The PTAB declared a patent interference in June between 10 separate U.S. Patent applications owned by the University of California (UC), the University of Vienna, and CRISPR pioneer Emmanuelle Charpentier, PhD, director and scientific member at the Max Planck Institute of Infection Biology, Berlin—and 13 of the 15 patents held by the Broad Institute, Harvard University, and MIT, plus one patent application.
“It has led to confusion about what sort of licensing people need in order to commercialize the technology. But I don’t think there’s people sitting on the sidelines, waiting for the legal battle really to get done,” Eric Rhodes, CEO of ERS Genomics, said in an interview.
Lisa A. Haile, JD, PhD, a partner with the law firm DLA Piper in San Diego, told GEN the patent dispute presents an opportunity for the parties to resolve the issue through a licensing model.
“Right now, some of my clients are confused: Do we go to UC? Do we go to Broad? What licenses do we really actually need?” Haile said. “So many of them are taking both licenses, just because it’s a big question mark as to how the patent landscape is going to fall out. I have gone to both entities for licenses for my clients.”
Genome editing adoption
Adoption of genome editing is accelerating, Rhodes said, as the technology finds broader usage beyond traditional human drug development.
“What’s new or more exciting, I think, is in areas where you probably hadn’t seen much use of gene editing, or even gene control before—areas like livestock, animal health, companion animal health, as well as livestock,” Rhodes said. He cited Recombinetics, a company that has applied livestock gene-editing and associated technologies to create a pipeline of animals usable in biomedical research, regenerative medicine, and animal agriculture.
ERS, he said, is making a big push into the companion animal space. “We’re finding that historically, a lot of drugs for animals are developed in the course of developing drugs for humans,” Rhodes said. “Some of the more exotic approaches like cell therapies, gene therapies that are being used in humans, are now being adopted toward companion animals as well.
As for human therapeutics, Rhodes added, users of gene editing are increasing their focus on the efficiency of the cutting, specifically minimizing off-target effects that have always been a concern: “If you’re doing a gene therapy or even just a cell therapy approach, you have to be concerned about whether or not the targeting that you’re doing in the cells is really efficient.”
A prime example of how genome editing has expanded beyond CRISPR-Cas9 is the launch of Prime Medicine by co-founders that include David Liu, PhD, of the Broad Institute of MIT and Harvard.

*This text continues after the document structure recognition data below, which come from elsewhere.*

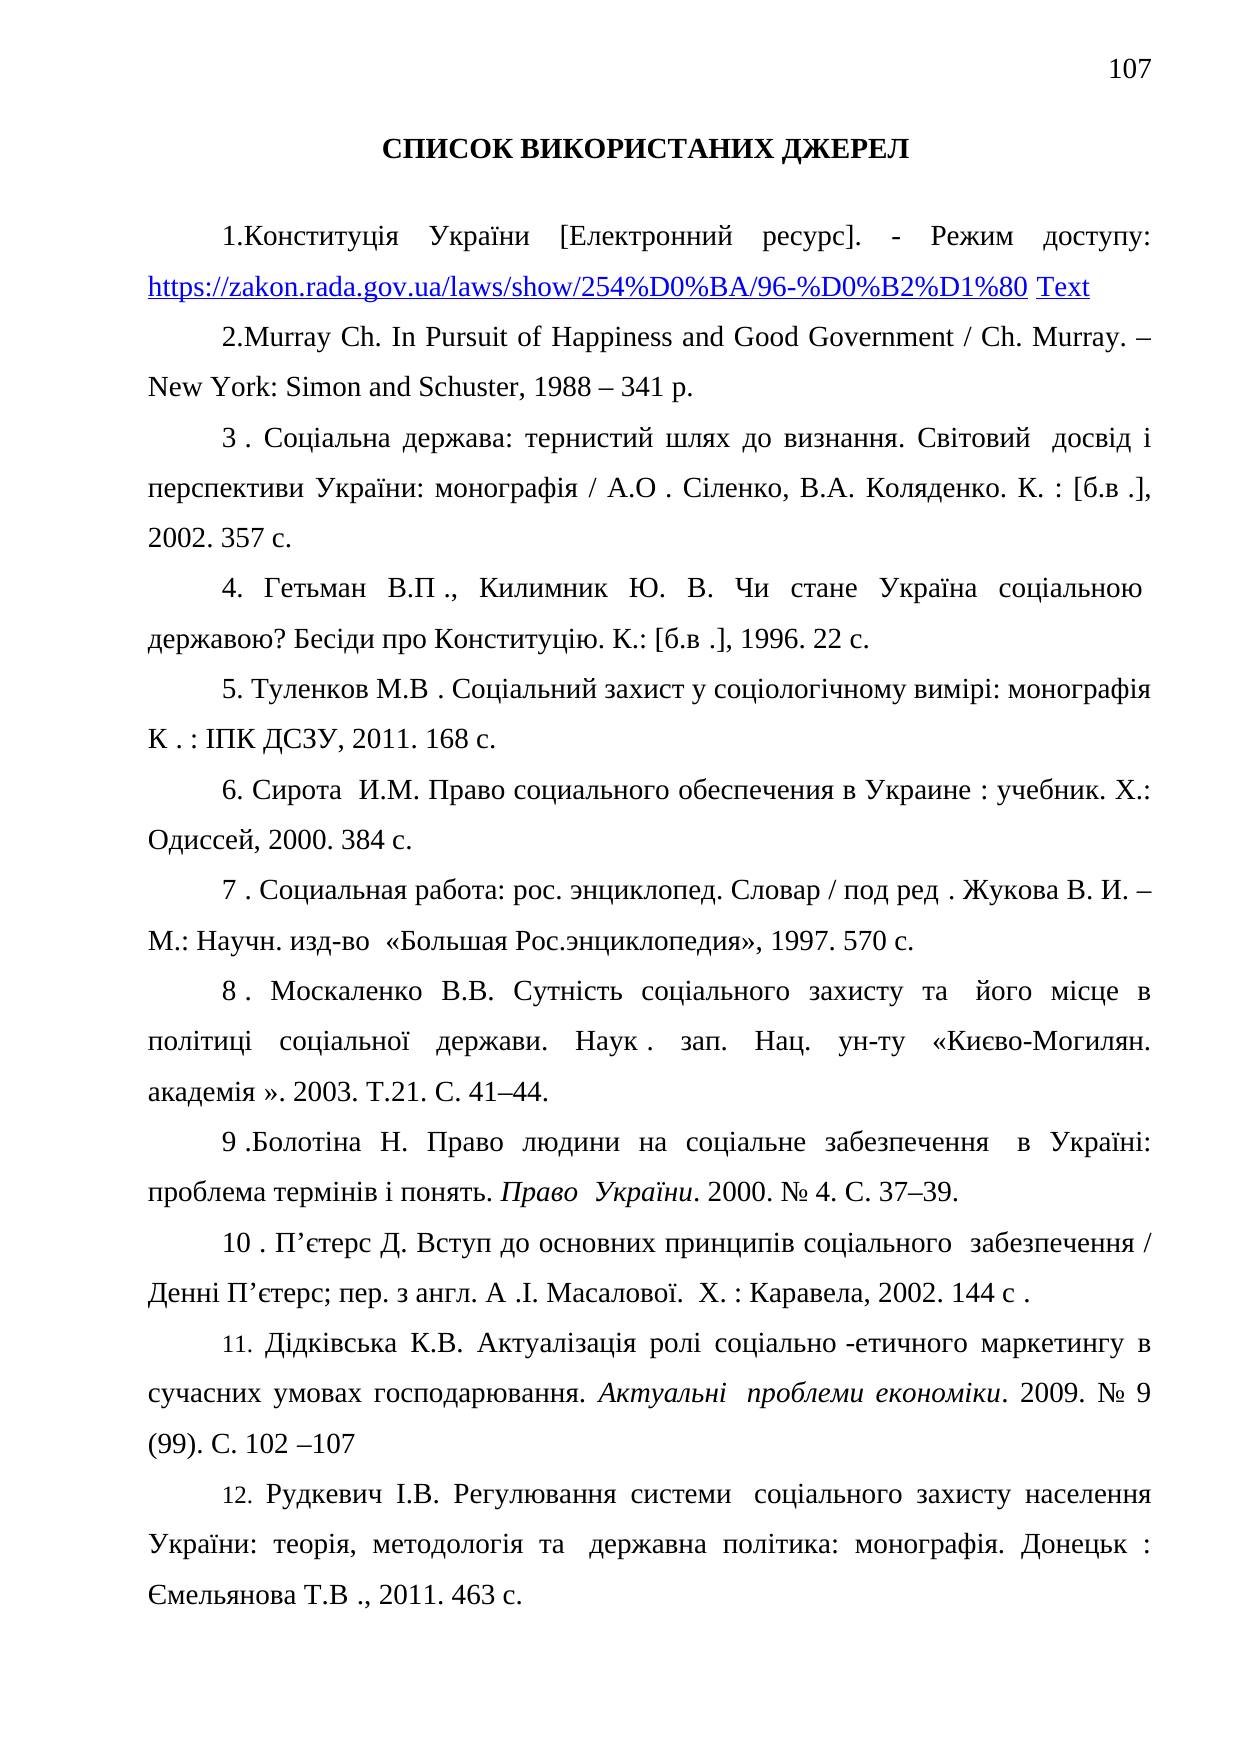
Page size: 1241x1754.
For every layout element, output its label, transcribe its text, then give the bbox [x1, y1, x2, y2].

text 5. Туленков М.Ві. Соціальний захист у соціологічному вимірі: монографія Кі. : ІПК ДСЗУ, 2011. 168 с. [148, 671, 1152, 755]
text 11. Дідківська К.В. Актуалізація ролі соціальноі-етичного маркетингу в сучасних умовах господарювання. Актуальніі проблеми економіки. 2009. № 9 (99). С. 102і–107 [148, 1325, 1152, 1459]
text 10і. П’єтерс Д. Вступ до основних принципів соціальногоі забезпечення / Денні П’єтерс; пер. з англ. Аі.І. Масалової. Х. : Каравела, 2002. 144 сі. [148, 1225, 1152, 1308]
text СПИСОК ВИКОРИСТАНИХ ДЖЕРЕЛі [148, 118, 1152, 168]
text 2.Murray Ch. Іn Pursuіt оf Happіnеss and Gооd Gоvеrnmеnt / Ch. Murray. – Nеw Yоrk: Sіmоn and Schustеr, 1988 – 341 p. [148, 319, 1152, 403]
text 9і.Болотіна Η. Право людини на соціальне забезпеченняі в Україні: проблема термінів і понять. Правоі України. 2000. № 4. С. 37–39. [148, 1124, 1152, 1208]
text 1.Конституція України [Електронний ресурс]. - Режим доступу: https://zakоn.rada.gоv.ua/laws/shоw/254%D0%BA/96-%D0%B2%D1%80іTеxt [148, 218, 1152, 302]
text 8і. Москаленко В.В. Сутність соціального захисту таі його місце в політиці соціальної держави. Наукі. зап. Нац. ун-ту «Києво-Могилян. академіяі». 2003. Т.21. С. 41–44. [148, 973, 1152, 1107]
text 3і. Соціальна держава: тернистий шлях до визнання. Світовийі досвід і перспективи України: монографія / А.Оі. Сіленко, В.А. Коляденко. К. : [б.ві.], 2002. 357 с. [148, 420, 1152, 554]
text 12. Рудкевич І.В. Регулювання системиі соціального захисту населення України: теорія, методологія таі державна політика: монографія. Донецьк : Ємельянова Т.Ві., 2011. 463 с. [148, 1476, 1152, 1610]
text 6. Сиротаі И.М. Право социального обеспечения в Украинеі: учебник. X.: Одиссей, 2000. 384 с. [148, 772, 1152, 856]
text 7і. Социальная работа: рос. энциклопед. Словар / под реді. Жукова В. И. – М.: Научн. изд-воі «Большая Рос.энциклопедия», 1997. 570 с. [148, 872, 1152, 956]
text 4. Гетьман В.Пі., Килимник Ю. В. Чи стане Україна соціальноюі державою? Бесіди про Конституцію. К.: [б.ві.], 1996. 22 с. [148, 571, 1152, 654]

Liu and colleagues dazzled the genome editing community in October when they detailed a new mechanism for genome editing called prime editing that does not make double-strand breaks in the target sequence or use a donor DNA template.

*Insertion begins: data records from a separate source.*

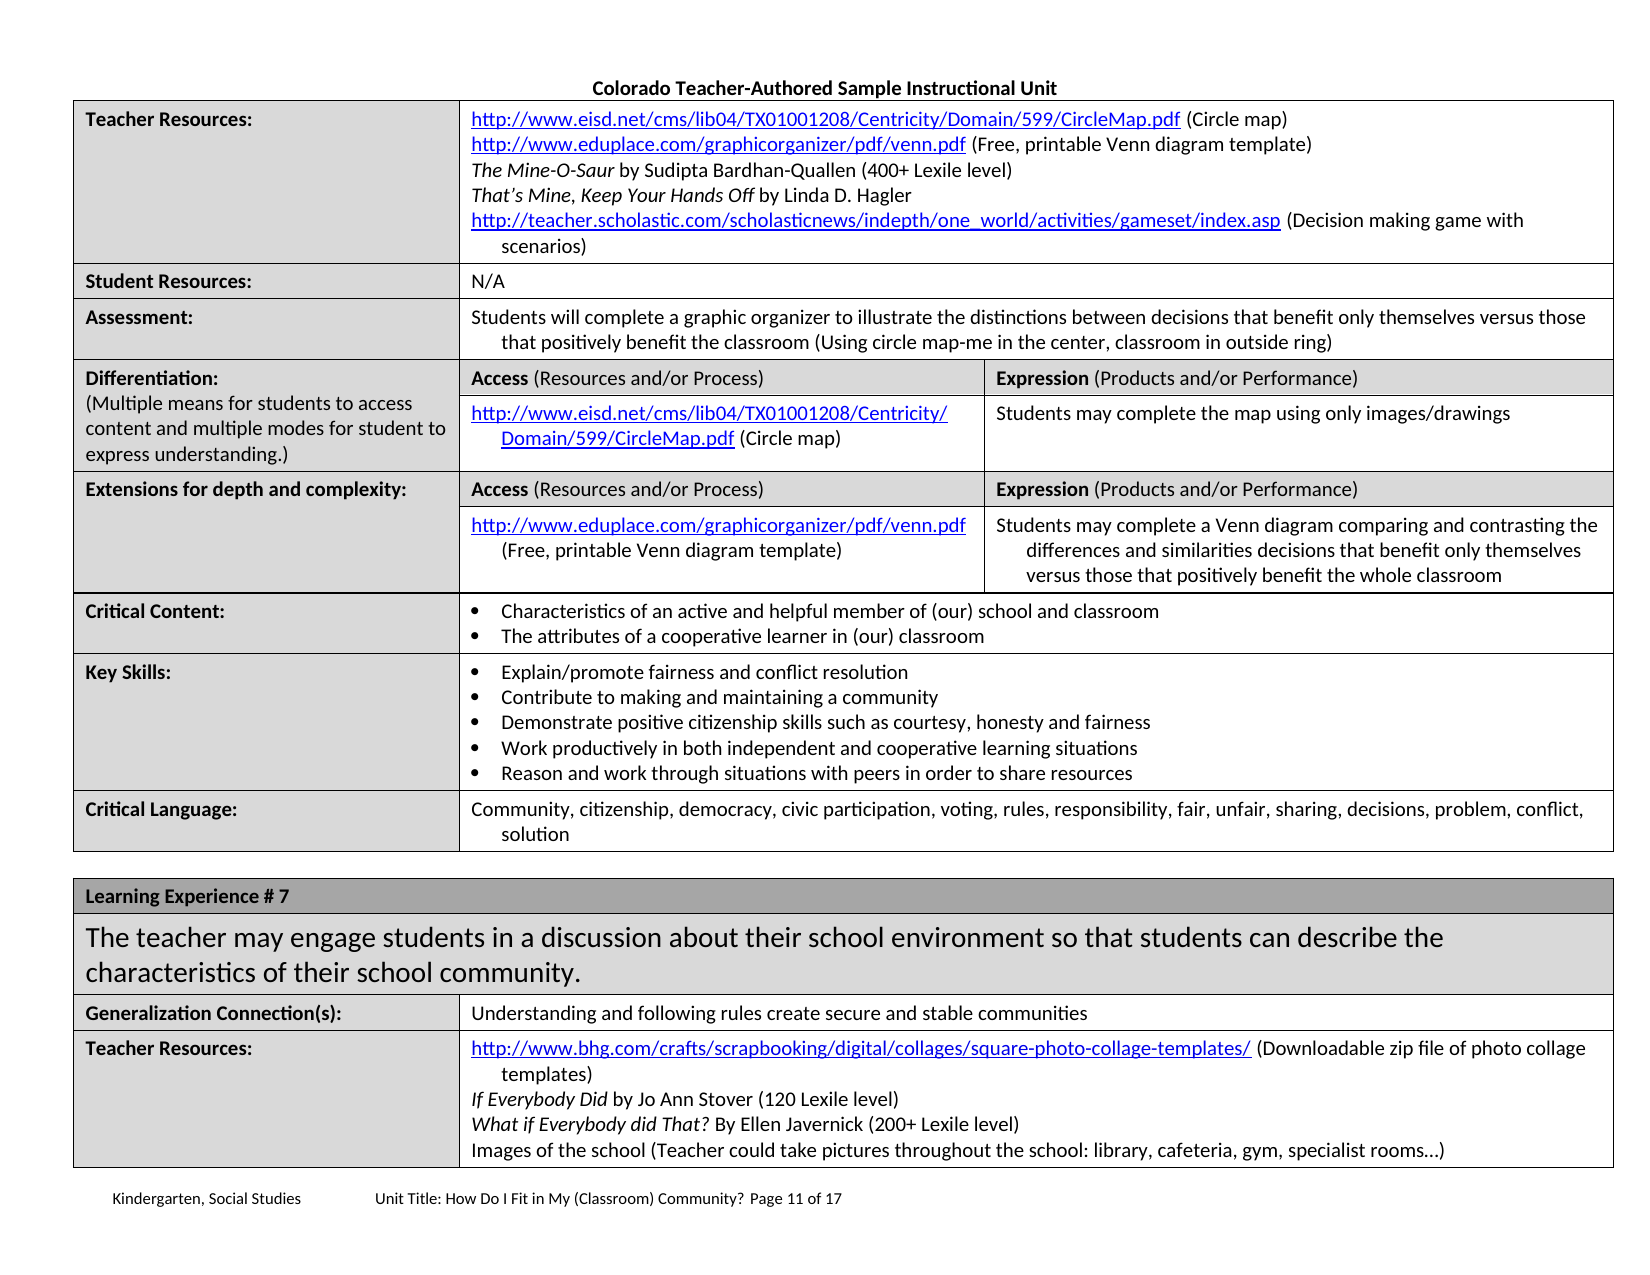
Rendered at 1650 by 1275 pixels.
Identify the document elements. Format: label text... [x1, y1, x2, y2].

table_cell N/A [460, 264, 1613, 298]
table_cell Access (Resources and/or Process) [460, 472, 984, 506]
table_header Learning Experience # 7 [74, 879, 1613, 913]
table_cell http://www.eduplace.com/graphicorganizer/pdf/venn.pdf (Free, printable Venn diagram template) [460, 507, 984, 592]
table_cell Expression (Products and/or Performance) [985, 472, 1613, 506]
table_cell Key Skills: [74, 654, 459, 790]
table_cell Expression (Products and/or Performance) [985, 360, 1613, 394]
table_cell Critical Language: [74, 791, 459, 851]
table_cell http://www.eisd.net/cms/lib04/TX01001208/Centricity/Domain/599/CircleMap.pdf (Circle map) [460, 396, 984, 471]
table_cell Generalization Connection(s): [74, 995, 459, 1030]
table_cell The teacher may engage students in a discussion about their school environment so that students can describe the characteristics of their school community. [74, 914, 1613, 994]
table_cell Extensions for depth and complexity: [74, 472, 459, 592]
table_cell Teacher Resources: [74, 101, 459, 263]
table_cell Characteristics of an active and helpful member of (our) school and classroom The attributes of a cooperative learner in (our) classroom [460, 594, 1613, 653]
table_cell http://www.bhg.com/crafts/scrapbooking/digital/collages/square-photo-collage-templates/ (Downloadable zip file of photo collage templates) If Everybody Did by Jo Ann Stover (120 Lexile level) What if Everybody did That? By Ellen Javernick (200+ Lexile level) Images of the school (Teacher could take pictures throughout the school: library, cafeteria, gym, specialist rooms…) [460, 1031, 1613, 1167]
table_cell Student Resources: [74, 264, 459, 298]
table_cell Critical Content: [74, 594, 459, 653]
table_cell Assessment: [74, 299, 459, 359]
table_cell Teacher Resources: [74, 1031, 459, 1167]
table_cell Students will complete a graphic organizer to illustrate the distinctions between decisions that benefit only themselves versus those that positively benefit the classroom (Using circle map-me in the center, classroom in outside ring) [460, 299, 1613, 359]
table_cell Community, citizenship, democracy, civic participation, voting, rules, responsibility, fair, unfair, sharing, decisions, problem, conflict, solution [460, 791, 1613, 851]
table_cell Explain/promote fairness and conflict resolution Contribute to making and maintaining a community Demonstrate positive citizenship skills such as courtesy, honesty and fairness Work productively in both independent and cooperative learning situations Reason and work through situations with peers in order to share resources [460, 654, 1613, 790]
table_cell Access (Resources and/or Process) [460, 360, 984, 394]
table_cell Understanding and following rules create secure and stable communities [460, 995, 1613, 1030]
table_cell http://www.eisd.net/cms/lib04/TX01001208/Centricity/Domain/599/CircleMap.pdf (Circle map) http://www.eduplace.com/graphicorganizer/pdf/venn.pdf (Free, printable Venn diagram template) The Mine-O-Saur by Sudipta Bardhan-Quallen (400+ Lexile level) That’s Mine, Keep Your Hands Off by Linda D. Hagler http://teacher.scholastic.com/scholasticnews/indepth/one_world/activities/gameset/index.asp (Decision making game with scenarios) [460, 101, 1613, 263]
table_cell Students may complete a Venn diagram comparing and contrasting the differences and similarities decisions that benefit only themselves versus those that positively benefit the whole classroom [985, 507, 1613, 592]
table_cell Differentiation: (Multiple means for students to access content and multiple modes for student to express understanding.) [74, 360, 459, 471]
table_cell Students may complete the map using only images/drawings [985, 396, 1613, 471]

Liu is among co-founders now working to commercialize the technology through their startup, aptly named Prime Medicine. In October, Prime granted an exclusive license to Beam Therapeutics—whose co-founders include Liu—to develop prime editing technology for creating or correcting any single-base transition mutations, as well as for the treatment of sickle cell disease, both of which Beam is already pursuing with its base editing technology.
Prime retains rights to the technology in other applications: “It is possible that this gene editing technology developed by Liu’s group is competitive with our business, and it is also possible that such gene editing technology may potentially be considered more attractive than base editing,” Beam cautioned in its S-1 registration statement for its initial public offering. “Therefore, Prime Medicine may pursue this technology in other fields and for other applications and may develop competing products using such technology.”